Supplied material =
▼▼▼

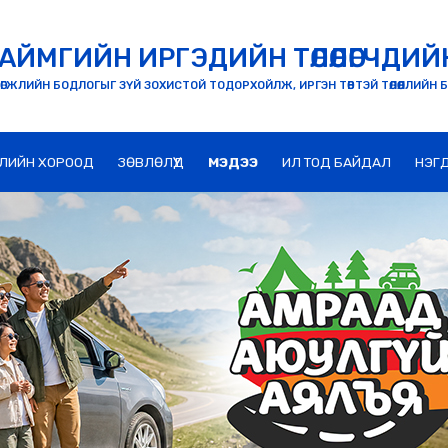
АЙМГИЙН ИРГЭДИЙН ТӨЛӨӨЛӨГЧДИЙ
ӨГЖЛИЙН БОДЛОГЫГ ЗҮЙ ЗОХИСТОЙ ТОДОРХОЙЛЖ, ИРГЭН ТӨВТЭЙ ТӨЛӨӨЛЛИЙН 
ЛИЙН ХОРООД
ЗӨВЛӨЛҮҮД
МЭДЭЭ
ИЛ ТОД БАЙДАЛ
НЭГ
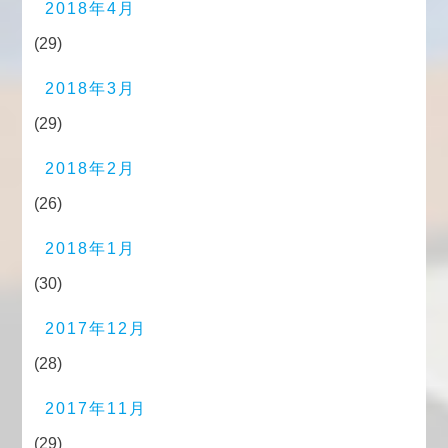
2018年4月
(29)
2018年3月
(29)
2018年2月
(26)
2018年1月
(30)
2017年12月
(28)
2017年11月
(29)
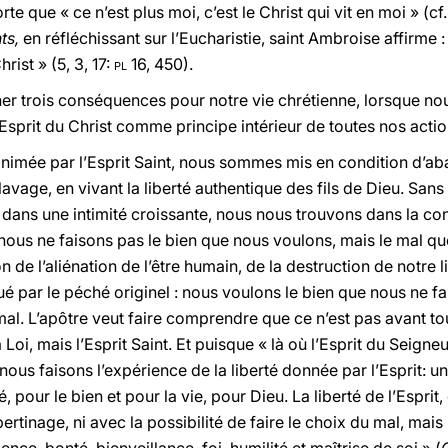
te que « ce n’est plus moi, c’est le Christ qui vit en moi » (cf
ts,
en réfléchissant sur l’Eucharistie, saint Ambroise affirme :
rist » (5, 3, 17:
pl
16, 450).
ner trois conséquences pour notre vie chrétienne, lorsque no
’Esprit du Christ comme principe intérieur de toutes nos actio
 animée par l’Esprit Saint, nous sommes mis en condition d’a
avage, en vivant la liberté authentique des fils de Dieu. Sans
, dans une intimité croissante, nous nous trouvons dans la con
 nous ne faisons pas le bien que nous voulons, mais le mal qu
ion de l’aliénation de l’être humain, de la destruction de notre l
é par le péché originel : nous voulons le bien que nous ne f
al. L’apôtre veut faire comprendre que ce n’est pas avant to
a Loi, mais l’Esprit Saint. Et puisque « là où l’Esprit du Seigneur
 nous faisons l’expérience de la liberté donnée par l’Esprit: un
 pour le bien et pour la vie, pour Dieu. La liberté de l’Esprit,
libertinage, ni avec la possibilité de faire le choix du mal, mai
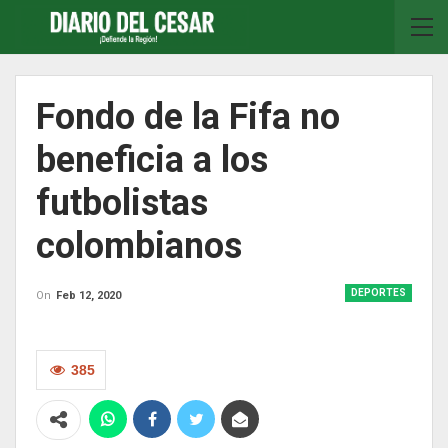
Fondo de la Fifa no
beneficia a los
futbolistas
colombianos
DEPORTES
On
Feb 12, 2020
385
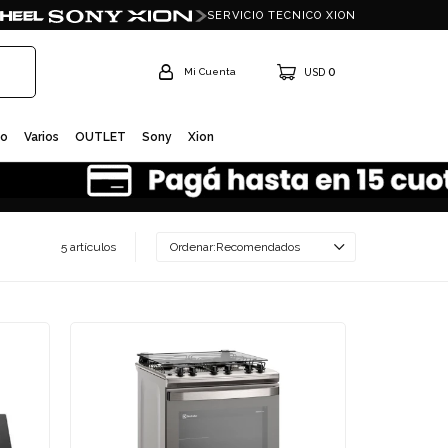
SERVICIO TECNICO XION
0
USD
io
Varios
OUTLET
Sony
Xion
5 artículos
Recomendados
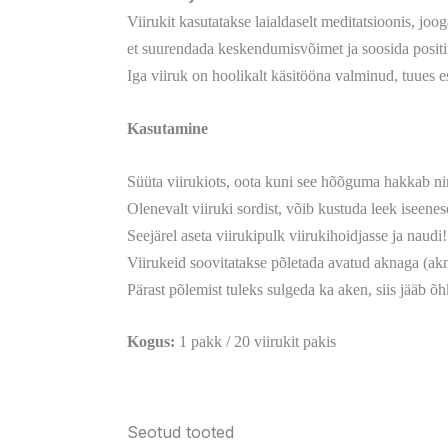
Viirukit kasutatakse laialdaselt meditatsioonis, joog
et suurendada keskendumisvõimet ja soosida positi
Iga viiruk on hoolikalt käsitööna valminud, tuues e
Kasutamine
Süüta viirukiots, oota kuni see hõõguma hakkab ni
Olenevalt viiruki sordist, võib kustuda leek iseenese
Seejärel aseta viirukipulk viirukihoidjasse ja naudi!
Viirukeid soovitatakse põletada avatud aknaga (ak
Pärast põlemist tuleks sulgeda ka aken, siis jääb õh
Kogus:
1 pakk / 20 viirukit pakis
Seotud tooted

▲▲▲

Job item = Among the entries, find every line holding "Dieu" and return it.

Answer to this problem =
avage, en vivant la liberté authentique des fils de Dieu. Sans
 pour le bien et pour la vie, pour Dieu. La liberté de l’Esprit,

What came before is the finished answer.